I’ve been developing a series of images exploring the juxtaposition of motion with stillness.  I’ve shared some of those images here previously.  More can be found on my main website here.  At John Paul Caponigro’s Workshop I spent time trying things that were on the fringes of what I would normally do.

One of the images that I made that I quite like is shown above.  It fits into the general idea of what I have been trying to achieve with my Still Motion series and yet is a departure.  This image was made on Monhegan Island on a misty morning, with very limited visibility.

Maine Islands Workshop

Last weekend I was at John Paul Caponigro’s Maine Islands Workshop.  The workshop appealed to me because it was based in a part of Maine I hadn’t previously explored and it was an opportunity to work with John Paul.  For the uninitiated, John Paul is a fine art landscape photographer whose work often blurs the line between photography and painting.  I was initially more familiar with his work as a master printer since he was referenced by many of the photographers I have paid attention to.  After poking around on his website I realized that JP could be the photography mentor that I have been looking for, someone who could help me become more like me.
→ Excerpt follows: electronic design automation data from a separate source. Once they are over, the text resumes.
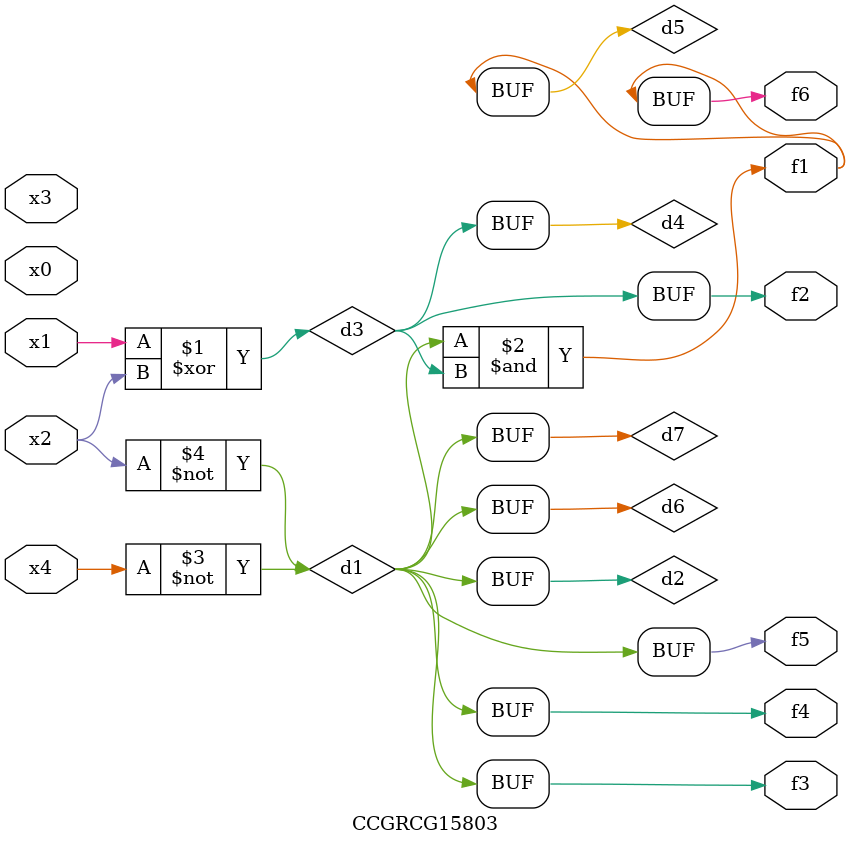
<source format=v>
module CCGRCG15803(
	input x0, x1, x2, x3, x4,
	output f1, f2, f3, f4, f5, f6
);

	wire d1, d2, d3, d4, d5, d6, d7;

	not (d1, x4);
	not (d2, x2);
	xor (d3, x1, x2);
	buf (d4, d3);
	and (d5, d1, d3);
	buf (d6, d1, d2);
	buf (d7, d2);
	assign f1 = d5;
	assign f2 = d4;
	assign f3 = d7;
	assign f4 = d7;
	assign f5 = d7;
	assign f6 = d5;
endmodule

</source>
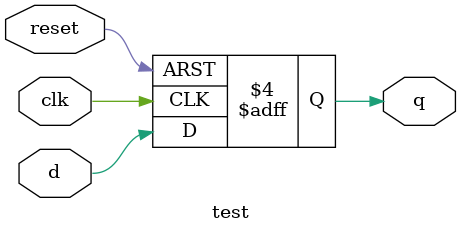
<source format=v>
module test (q, clk, reset, d);
output q;
input clk, reset, d;
reg q;
wire clk, reset, d;
wire clk_i;
not U_buf_1(clk_i, clk); //warning on "clk_i", clk_i is derived
//by an inverter
always @( posedge clk_i or negedge reset )
if ( ~reset )
q <= 1'b0;
else
q <= d;
endmodule


</source>
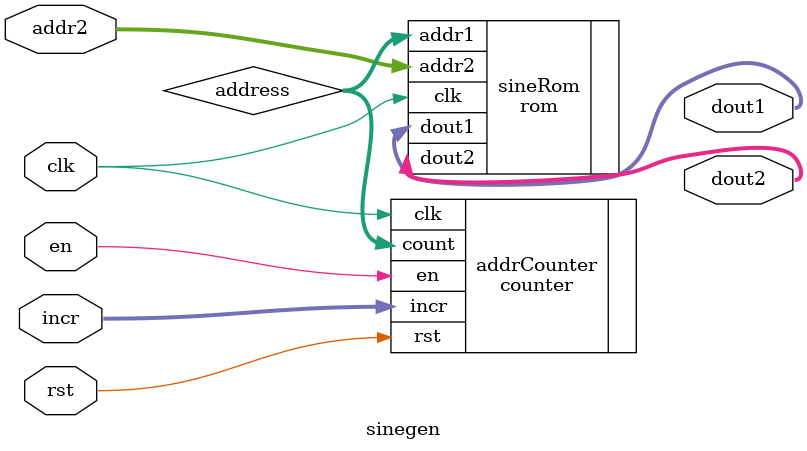
<source format=sv>
module sinegen #(
    parameter   A_WIDTH = 8,
                D_WIDTH = 8
)(
    // interface signals
    input   logic               clk,        // clock
    input   logic               rst,        // reset
    input   logic               en,         // eneable
    input   logic [D_WIDTH-1:0] incr,       // increment for addr counter
    input  logic [D_WIDTH-1:0]  addr2,
    output  logic [D_WIDTH-1:0] dout1,        // output data
    output  logic [D_WIDTH-1:0] dout2        // output data
);

    logic   [A_WIDTH-1:0]       address;    // interconnect wire

counter addrCounter (
    .clk (clk),
    .rst (rst),
    .en (en),
    .incr (incr),
    .count (address)
);

rom sineRom (
    .clk (clk),
    .addr1 (address),
    .addr2 (addr2),
    .dout1 (dout1),
    .dout2 (dout2)
);

endmodule

</source>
I was more than a little bit intimidated in signing up since I felt that John Paul attracted people that were already very good and were pushing to be more creative.  I really needn’t have worried.  John Paul’s relaxed demeanor helped to foster a very supportive environment that made for good weekend.

As an added bonus Kevin Ames was part of our group.  I was familiar with Kevin through his book ‘The Digital Photographer’s Notebook’ so this was real surprise to get a chance to meet him and see him in action.  Kevin has a great sense of humor and was fun to be around.  He’s also a great resource for imaging possibilities in photoshop which came in very handy.  I’m looking forward to bumping into him again.

The subtitle of the workshop was ‘Illuminating Creativity’, so it shouldn’t have been a surprise that at each of the shoots John Paul gave the group an exercise – shoot a photograph that’s a noun, make the postcard image and then make a more creative one.  What this did was to shift my thinking.  I have a specific project that I am working on that I half thought I would come close to finishing at this workshop but what actually happened was that I tried a lot of things that I wouldn’t have otherwise.  I made some images that I like, I have a few ideas that I will pursue further and I have a better sense of why my duds are just that duds.

It was an odd sensation but I came away from the workshop feeling the same way I did when I got into graduate school – an ending but also the first step on a grander adventure.